* **Your tasks**
A) Answer these questions from the text on Google's nofollow attribute:
(i) For what kind of business did the writer do PHP/MySQL programming?
(ii) In which town was the carpet store that ripped off a lot of people?
(iii) What is the first principle of Google's recommendations for webmasters that the change is said to break?
B) Write out the passage of the text on Google's nofollow attribute starting at "Because one link" and ending at "implications beyond weblogging.".

Nofollow May Be a Rank Solution.
I had no idea how important Google PageRank was to the business world
until I did some PHP/MySQL programming for a local ecommerce retailer.
The boss watched search rankings on product-related keywords for the
company and its competitors on a daily basis, and you could see the
immediate effect on sales of a rank move.
Multiply one small St. Augustine company by one million and you
have a huge worldwide economy, utterly dependent on the vicissitudes of
an algorithm. Google's support for a nofollow attribute throws a wrench into comment and referral spam by adding a huge new concept to the Web: a link of no confidence.
Web publishers can now link to a site without improving its PageRank. Robert Scoble enthusiastically explains one reason that people will do this:
... last year a carpet store in Redmond ripped off a lot of people.
The store is now out of business, but back when it was happening I
wanted to link to the store but couldn't.
Why not?
Because one link from my blog would have automatically put the
store at the top of the search page on Google for "Redmond carpet
store." Why is that? Because of my Page Rank.
This sounds good, though it officially abandons the pretense that
Google's search algorithm is tailored to the linking behavior of Web
users, rather than the other way around.
I read some search engine optimization forums this morning to see how they're responding to the change, figuring that these panicky PageRank Kremlinologists might see the implications beyond weblogging.
One pointed out that the change breaks the first principle of Google's recommendations for webmasters:
"Make pages for users, not for search engines." This may not be a big
deal, because weblogs themselves are one big feedback loop in which
humans and Google conspire to make each other happy. We feed it links
to webloggers and current content; it moves bloggers up the ranks and
feeds us traffic; we become more motivated to publish. do { } while (true).

* **Data supplied**
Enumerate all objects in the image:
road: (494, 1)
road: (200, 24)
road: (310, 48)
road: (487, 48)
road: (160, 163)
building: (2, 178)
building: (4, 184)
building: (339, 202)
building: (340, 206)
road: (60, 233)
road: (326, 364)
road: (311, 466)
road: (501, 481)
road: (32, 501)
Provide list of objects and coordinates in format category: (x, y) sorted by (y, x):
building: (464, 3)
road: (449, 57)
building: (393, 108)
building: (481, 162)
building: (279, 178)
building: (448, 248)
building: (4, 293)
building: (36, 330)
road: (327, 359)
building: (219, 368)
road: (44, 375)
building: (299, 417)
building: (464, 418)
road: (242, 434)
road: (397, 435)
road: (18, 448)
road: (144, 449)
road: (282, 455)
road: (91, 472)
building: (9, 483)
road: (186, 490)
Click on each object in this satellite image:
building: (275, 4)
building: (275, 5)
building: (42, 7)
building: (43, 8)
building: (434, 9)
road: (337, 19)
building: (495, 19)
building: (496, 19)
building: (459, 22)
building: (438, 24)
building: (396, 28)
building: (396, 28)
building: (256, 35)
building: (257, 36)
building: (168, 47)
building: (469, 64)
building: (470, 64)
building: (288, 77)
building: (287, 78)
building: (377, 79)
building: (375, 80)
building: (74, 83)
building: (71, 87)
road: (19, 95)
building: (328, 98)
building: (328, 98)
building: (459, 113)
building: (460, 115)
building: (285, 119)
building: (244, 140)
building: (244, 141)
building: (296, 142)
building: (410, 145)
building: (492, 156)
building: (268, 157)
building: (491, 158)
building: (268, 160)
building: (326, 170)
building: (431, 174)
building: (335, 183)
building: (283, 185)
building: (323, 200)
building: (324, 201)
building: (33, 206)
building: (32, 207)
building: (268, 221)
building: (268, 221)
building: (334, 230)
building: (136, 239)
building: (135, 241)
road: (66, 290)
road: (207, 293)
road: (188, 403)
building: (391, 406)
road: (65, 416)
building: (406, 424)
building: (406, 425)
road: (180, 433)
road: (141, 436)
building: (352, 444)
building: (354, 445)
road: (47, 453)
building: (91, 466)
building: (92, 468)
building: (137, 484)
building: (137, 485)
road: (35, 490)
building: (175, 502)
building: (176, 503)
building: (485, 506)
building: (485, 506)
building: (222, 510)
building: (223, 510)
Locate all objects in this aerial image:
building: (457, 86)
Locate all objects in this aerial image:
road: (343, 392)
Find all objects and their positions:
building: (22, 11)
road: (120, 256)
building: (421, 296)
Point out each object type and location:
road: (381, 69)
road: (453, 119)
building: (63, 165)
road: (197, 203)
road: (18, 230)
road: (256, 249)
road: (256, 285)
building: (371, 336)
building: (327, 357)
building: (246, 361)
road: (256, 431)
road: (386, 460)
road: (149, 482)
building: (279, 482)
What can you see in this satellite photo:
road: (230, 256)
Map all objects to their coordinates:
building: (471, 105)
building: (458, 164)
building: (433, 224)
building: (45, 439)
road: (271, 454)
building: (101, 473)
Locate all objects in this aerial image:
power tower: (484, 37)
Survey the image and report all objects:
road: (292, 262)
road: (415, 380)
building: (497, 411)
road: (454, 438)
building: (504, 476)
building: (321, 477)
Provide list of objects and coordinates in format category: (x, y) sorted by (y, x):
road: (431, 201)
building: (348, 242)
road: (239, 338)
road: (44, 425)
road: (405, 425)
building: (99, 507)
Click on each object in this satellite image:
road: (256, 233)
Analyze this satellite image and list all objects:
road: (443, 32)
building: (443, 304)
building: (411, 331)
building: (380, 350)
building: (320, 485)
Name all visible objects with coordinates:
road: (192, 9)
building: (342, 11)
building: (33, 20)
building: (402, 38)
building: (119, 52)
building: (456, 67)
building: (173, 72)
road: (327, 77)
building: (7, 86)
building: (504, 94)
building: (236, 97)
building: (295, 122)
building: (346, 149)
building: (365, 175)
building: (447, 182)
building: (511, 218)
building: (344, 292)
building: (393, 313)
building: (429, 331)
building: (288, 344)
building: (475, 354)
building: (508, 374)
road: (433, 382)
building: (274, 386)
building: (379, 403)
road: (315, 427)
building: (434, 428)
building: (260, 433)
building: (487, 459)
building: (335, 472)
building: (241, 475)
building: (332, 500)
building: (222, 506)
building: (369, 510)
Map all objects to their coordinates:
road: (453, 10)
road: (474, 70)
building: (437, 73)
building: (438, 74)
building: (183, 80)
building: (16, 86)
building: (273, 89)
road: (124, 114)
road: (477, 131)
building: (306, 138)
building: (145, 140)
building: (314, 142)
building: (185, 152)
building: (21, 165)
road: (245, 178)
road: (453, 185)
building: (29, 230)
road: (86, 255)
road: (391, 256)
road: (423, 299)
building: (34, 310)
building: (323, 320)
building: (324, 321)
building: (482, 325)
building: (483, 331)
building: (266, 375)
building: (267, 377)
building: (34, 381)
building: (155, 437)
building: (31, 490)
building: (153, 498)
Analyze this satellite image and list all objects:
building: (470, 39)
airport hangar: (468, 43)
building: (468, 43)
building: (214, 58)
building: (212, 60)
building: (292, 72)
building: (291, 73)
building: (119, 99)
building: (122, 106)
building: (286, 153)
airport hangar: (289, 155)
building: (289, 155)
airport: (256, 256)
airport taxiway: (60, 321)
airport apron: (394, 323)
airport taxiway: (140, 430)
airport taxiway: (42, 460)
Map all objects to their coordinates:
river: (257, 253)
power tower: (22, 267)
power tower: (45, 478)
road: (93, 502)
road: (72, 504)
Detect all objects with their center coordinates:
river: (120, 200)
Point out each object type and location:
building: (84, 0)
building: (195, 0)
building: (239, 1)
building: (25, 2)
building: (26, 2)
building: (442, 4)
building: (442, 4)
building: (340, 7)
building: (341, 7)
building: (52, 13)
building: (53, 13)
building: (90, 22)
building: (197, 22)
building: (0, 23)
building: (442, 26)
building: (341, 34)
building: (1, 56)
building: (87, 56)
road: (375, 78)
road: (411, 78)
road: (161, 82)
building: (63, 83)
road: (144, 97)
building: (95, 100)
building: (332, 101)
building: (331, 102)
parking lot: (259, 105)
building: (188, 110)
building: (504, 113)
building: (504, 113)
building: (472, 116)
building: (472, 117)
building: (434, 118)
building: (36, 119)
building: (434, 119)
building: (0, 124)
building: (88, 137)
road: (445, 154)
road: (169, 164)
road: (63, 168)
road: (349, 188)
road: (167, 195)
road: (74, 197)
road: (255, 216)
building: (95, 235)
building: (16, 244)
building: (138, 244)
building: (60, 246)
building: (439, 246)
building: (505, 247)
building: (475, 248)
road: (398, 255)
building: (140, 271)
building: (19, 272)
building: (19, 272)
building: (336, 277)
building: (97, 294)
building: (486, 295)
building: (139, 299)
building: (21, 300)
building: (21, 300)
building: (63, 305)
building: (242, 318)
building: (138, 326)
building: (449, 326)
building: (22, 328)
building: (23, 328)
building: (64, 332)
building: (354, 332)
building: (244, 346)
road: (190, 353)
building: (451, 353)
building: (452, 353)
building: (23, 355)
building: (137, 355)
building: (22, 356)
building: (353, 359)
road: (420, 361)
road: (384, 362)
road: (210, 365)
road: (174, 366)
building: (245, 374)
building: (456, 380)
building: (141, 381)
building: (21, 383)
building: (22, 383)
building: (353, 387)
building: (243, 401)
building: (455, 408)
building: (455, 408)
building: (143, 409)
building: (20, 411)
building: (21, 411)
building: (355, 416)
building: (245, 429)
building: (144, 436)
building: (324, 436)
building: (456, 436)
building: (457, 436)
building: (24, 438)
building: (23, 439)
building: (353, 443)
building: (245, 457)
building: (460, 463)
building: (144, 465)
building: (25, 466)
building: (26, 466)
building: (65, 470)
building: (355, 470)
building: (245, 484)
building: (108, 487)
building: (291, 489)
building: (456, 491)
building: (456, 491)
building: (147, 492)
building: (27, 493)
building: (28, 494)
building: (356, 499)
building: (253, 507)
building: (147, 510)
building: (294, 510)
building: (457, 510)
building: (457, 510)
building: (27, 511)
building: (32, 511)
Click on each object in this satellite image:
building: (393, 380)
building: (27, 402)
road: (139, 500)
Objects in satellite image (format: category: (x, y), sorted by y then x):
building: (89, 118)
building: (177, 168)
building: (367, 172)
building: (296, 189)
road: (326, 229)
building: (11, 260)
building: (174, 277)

* **Results for the exercise**
A)
(i) A local ecommerce retailer.
(ii) Redmond.
(iii) "Make pages for users, not for search engines."

B)
Because one link from my blog would have automatically put the
store at the top of the search page on Google for "Redmond carpet
store." Why is that? Because of my Page Rank.
This sounds good, though it officially abandons the pretense that
Google's search algorithm is tailored to the linking behavior of Web
users, rather than the other way around.
I read some search engine optimization forums this morning to see how they're responding to the change, figuring that these panicky PageRank Kremlinologists might see the implications beyond weblogging.